狭小住宅を建てる時に悩みのタネとなりがちなのが、収納スペースの少なさです。住み心地を優先して居住空間を多めにとると、収納スペースが減ってしまいます。そこで活用したいのが、デッドスペース収納です。リビングやダイニングの床下、3階建てになることの多い狭小住宅の階段下といったデッドスペースを有効に利用しない手はありません。また、壁に大きなオープン棚をつけるだけでなく、壁の厚みを利用して収納を作るといった裏技も! さらに予算に余裕があれば、地下室を作るのも一案です。デッドスペース収納を上手に取り入れましょう。

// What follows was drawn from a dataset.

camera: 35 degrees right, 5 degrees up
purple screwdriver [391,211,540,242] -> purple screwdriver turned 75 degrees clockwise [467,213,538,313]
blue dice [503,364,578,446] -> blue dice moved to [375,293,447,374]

狭小地のメリットは魅力的!間取りや工夫で納得の家づくりを

狭小地のメリットは魅力的!間取りや工夫で納得の家づくりを 狭小地や、狭小住宅には、狭いからこそ生まれるメリットも多くあります。もちろん、デメリットもありますが、デメリットに勝るメリットを感じるなら狭小地の住宅建築を考えてみてはいかがでしょうか。間取りや工夫次第で、狭さが気にならない快適な家づくりができます。住み心地が良く、デザイン性の高い狭小住宅を得意とするハウスメーカーも多いので、実際にモデルハウスを見に行きイメージをしてみてはいかがでしょうか。